Let us first read the data as follows,
df = read.csv("C:/Users/Lenovo/OneDrive/Desktop/dataset (1).csv",
header = TRUE)
head(df)
Now let us calculate the descriptive statistics for the data as follows,
summary(df)
## UID STATEID state.Name hs_degree
## Min. : 38 Min. :32.00 Length:10771 Min. :0.1308
## 1st Qu.: 59962 1st Qu.:34.00 Class :character 1st Qu.:0.8243
## Median :119814 Median :34.00 Mode :character Median :0.9080
## Mean :151350 Mean :33.53 Mean :0.8714
## 3rd Qu.:219980 3rd Qu.:34.00 3rd Qu.:0.9559
## Max. :265927 Max. :34.00 Max. :1.0000
## NA's :56 NA's :56 NA's :36
## hs_degree_male hs_degree_female
## Min. :0.0000 Min. :0.0000
## 1st Qu.:0.8183 1st Qu.:0.8239
## Median :0.9113 Median :0.9094
## Mean :0.8701 Mean :0.8729
## 3rd Qu.:0.9635 3rd Qu.:0.9598
## Max. :1.0000 Max. :1.0000
## NA's :41 NA's :50
Here observe that, for UID, mean > median, so UID maybe positively skewed. Again, observe that, for STATEID, hs_degree, hs_degree_male, hs_degree_female, mean < median, so they are maybe negatively skewed.

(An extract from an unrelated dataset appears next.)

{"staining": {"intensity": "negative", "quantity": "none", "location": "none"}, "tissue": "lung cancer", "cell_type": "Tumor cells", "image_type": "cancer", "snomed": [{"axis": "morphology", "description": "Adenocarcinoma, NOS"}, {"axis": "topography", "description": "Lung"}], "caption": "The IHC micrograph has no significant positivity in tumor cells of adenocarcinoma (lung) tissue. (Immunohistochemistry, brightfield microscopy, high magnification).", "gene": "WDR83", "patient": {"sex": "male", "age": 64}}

Now let us plot the histogram of them as follows,
par(mfrow=c(2,2))
hist(df$UID)
hist(df$hs_degree)
hist(df$hs_degree_male)
hist(df$hs_degree_female)
Here from histogram, observe that, hs_degree, hs_degree_male, hs_degree_female are negatively skewed.
The skewness for variables are as follows,
library(moments)
skewness(df[,c(1,2,4,5,6)], na.rm = TRUE)
## UID STATEID hs_degree hs_degree_male
## -0.0805874 -1.2647848 -1.6541721 -1.6645290
## hs_degree_female
## -1.6765083
Here observe that all variables are negatively skewed.
Now, the kurtusis for variables are as follows,
kurtosis(df[,c(1,2,4,5,6)], na.rm = TRUE)
## UID STATEID hs_degree hs_degree_male
## 1.751474 2.599681 6.177343 6.267130
## hs_degree_female
## 6.468598
Here observe that, hs_degree, hs_degree_male, hs_degree_female are are leptokurtic whereas UID, STATEID are platykurtic.